Something this scale is for the resource-greedy AI bubble. “AI” is a broad term. This piece addresses the culprit for these hyperscale facilities: “generative AI” (ChatGPT, other media generators) and “surveillance AI” (Flock, Clearview, etc.).
These tech don’t magically ‘generate’ out of ‘the cloud.’ They take our resources to power and store. There are massive human costs to develop it: humans sort through disturbing media to ‘teach’ AI, and everything AI uses was “scraped” from human minds, hands, and bodies. Yet OpenAI’s Sam Altman announced: “We see a future where intelligence is a utility, like electricity or water, and people buy it from us on a meter.”
This May, North American Electric Reliability Corporation warned that these facilities will destabilize our national grid with outages. Less than 60% efficient, the end results are utility bill hiking, diesel generators, and electricity and water theft. US data centers used as much water as the bottled water industry – hyperscale facilities consumed 84% of that in 2023, before the past few years’ boom.

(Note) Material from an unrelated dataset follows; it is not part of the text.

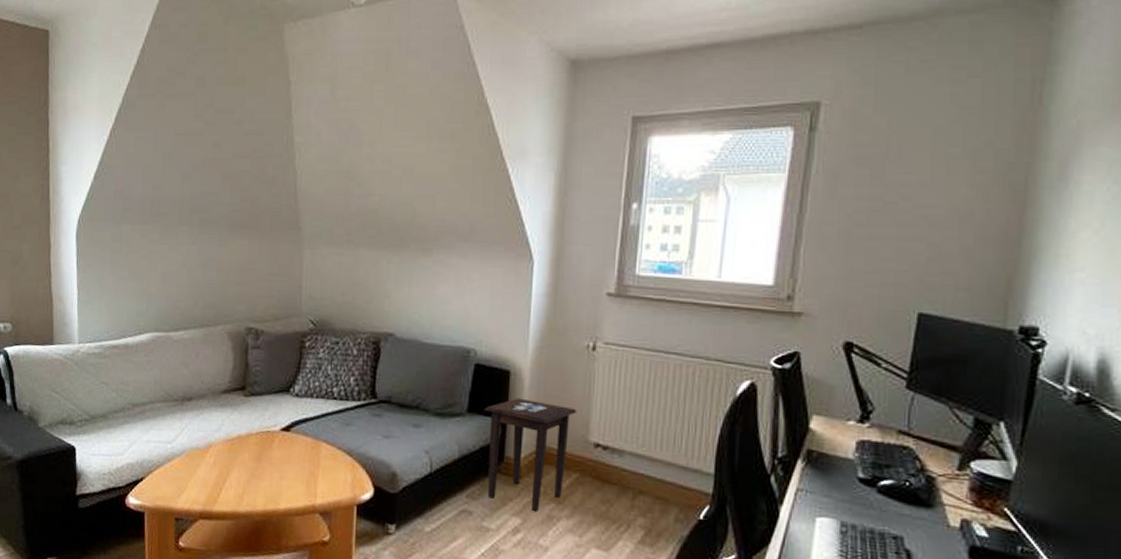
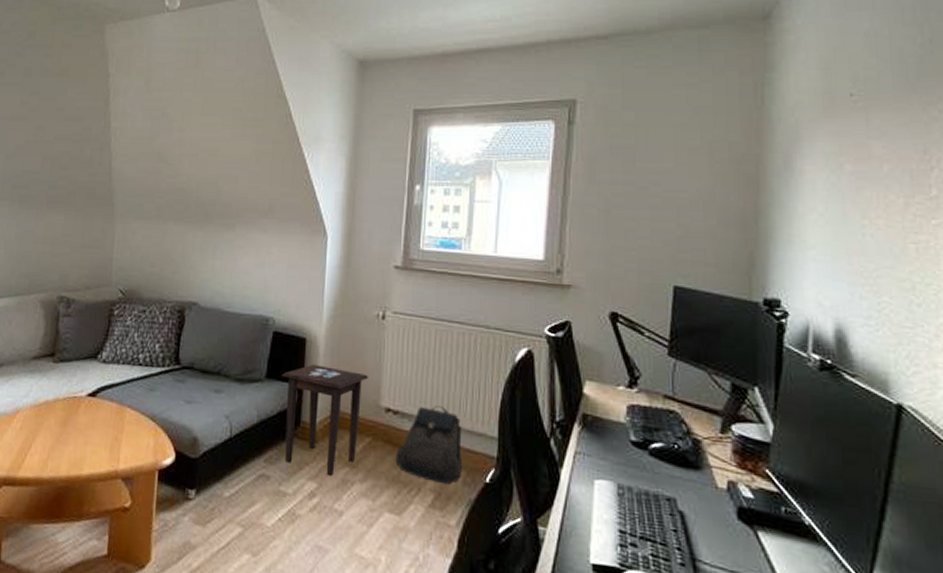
backpack: none [604,441,676,522] -> present [395,406,462,485]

Can our infrastructure even handle it? Well, Ameren already confirmed that ratepayers (that’s you and me) will bear the financial burden of upgrades, and 49K Lake Tahoe residents face losing all power from similar circumstances. A desperate PR attempt in KSDK claims this hyperscale facility would “save” STL’s water infrastructure – while communities neighboring data centers have brown water dribbling from their taps all around the country. Miscarriage and strange cancer rates sharply rose in Oregon near Amazon’s facilities, too. The water is either poisoned, or gone.

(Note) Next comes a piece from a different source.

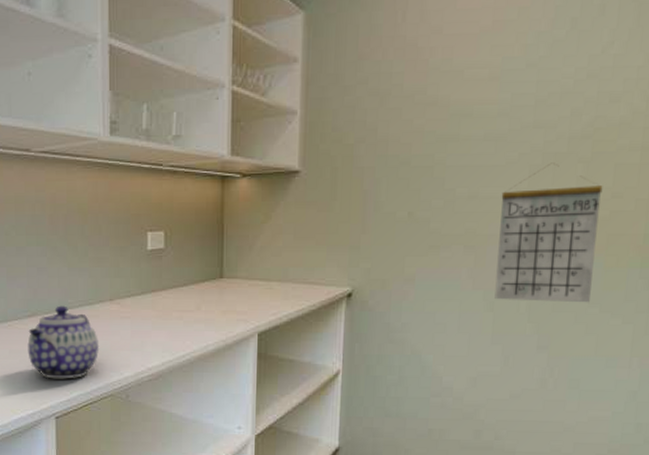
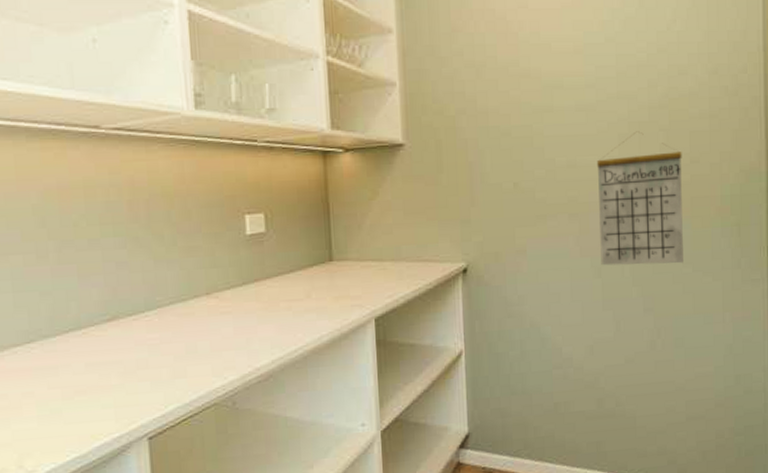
teapot: present [27,305,100,379] -> none [108,304,198,393]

In addition, we’ll have a homegrown hub for surveillance AI. This tech was tested abroad (see “Project Lavender”) and is now coming home to roost. STL could even become a military target – US-owned data centers were targeted and destroyed by Iran this spring.

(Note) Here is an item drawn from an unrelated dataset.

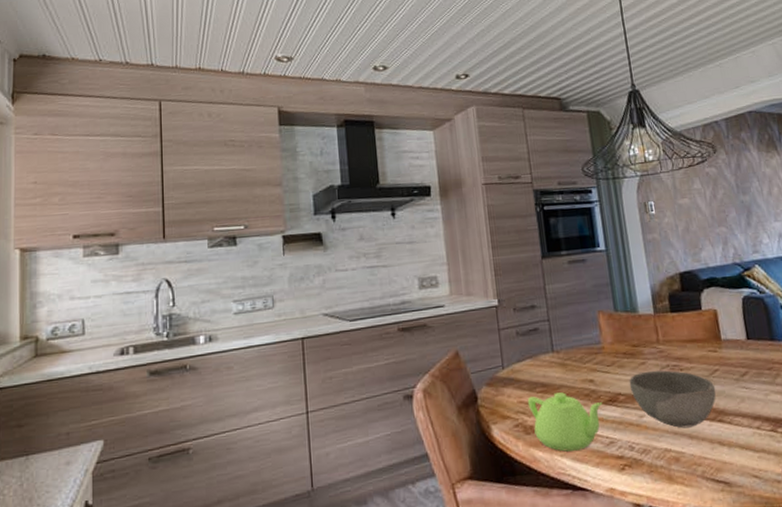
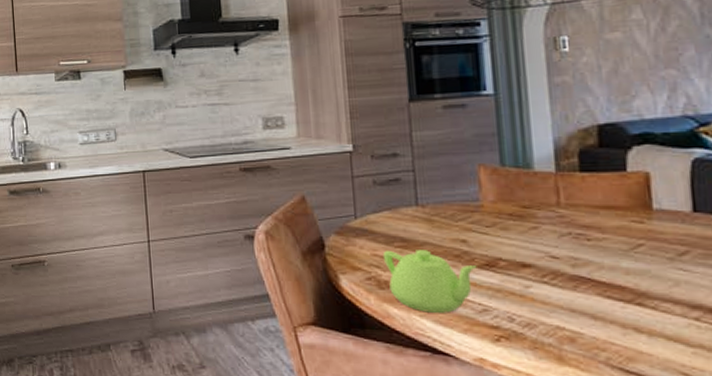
bowl: present [628,370,716,429] -> none [513,238,638,307]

Even the crumbs offered in return – tax revenue for SLPS – are unlikely to materialize. Terrawatt developer David Daneshforooz is being sued for $16M in loan debt. Phil Hulse of shady Green Street faces a $24M lawsuit over an entirely unpaid mortgage. Plus, Green Street owes $2.4M in unpaid City taxes.
That $2.4M could have fully funded lifesaving City services last year, like Code Blue’s unhoused/homeless service, or the City Food Insecurity Fund – a ‘City fund’ actually supported by personal donations.
Yet still, Mayor Spencer has supported this hyperscale facility. The Armory-Goodwill’s conditional use permit approval was rushed through before we can democratically enact our data center regulations, currently in process.
This, after hundreds of STL citizens volunteered thousands of hours to testify. We recognize that once this modern Trojan Horse opens in our city, we’ll be stuck with the violent aftermath for decades and decades to come.
Yes, violent. It is violent to put cancer into our water supply. It is violent to take so much electricity that elders cannot afford air conditioning in heat waves. It is violent to pump our air with jet engine debris, and noise pollution that STL’s Board of Health and Hospitals warns creates serious health issues. This billionaire tech is taking away the things we need just to survive, let alone thrive.
So, communities are shutting down these projects – over $64B worth of projects, in more than 50% of US states. 70% of us oppose local data center construction, with 48% ‘strongly opposing.’ Festus residents ousted leadership over it. The Missouri-wide No MO Dirty Data Centers Coalition bridges young and old, left and right, urban and rural. STL’s local No MO Data Centers campaign is equally diverse.
Americans are actually united on something, here.
And, although it might not feel like it, a better world is still in reach. World Inequality Lab’s recent report headlines: “An equal and habitable world is possible.” We just have to stand up and demand it.
Now, the Trojan Horse has come to STL’s door. A handful of developers and politicians are letting it into our city anyway, selling STL for parts.
Do we simply lie down and let it in?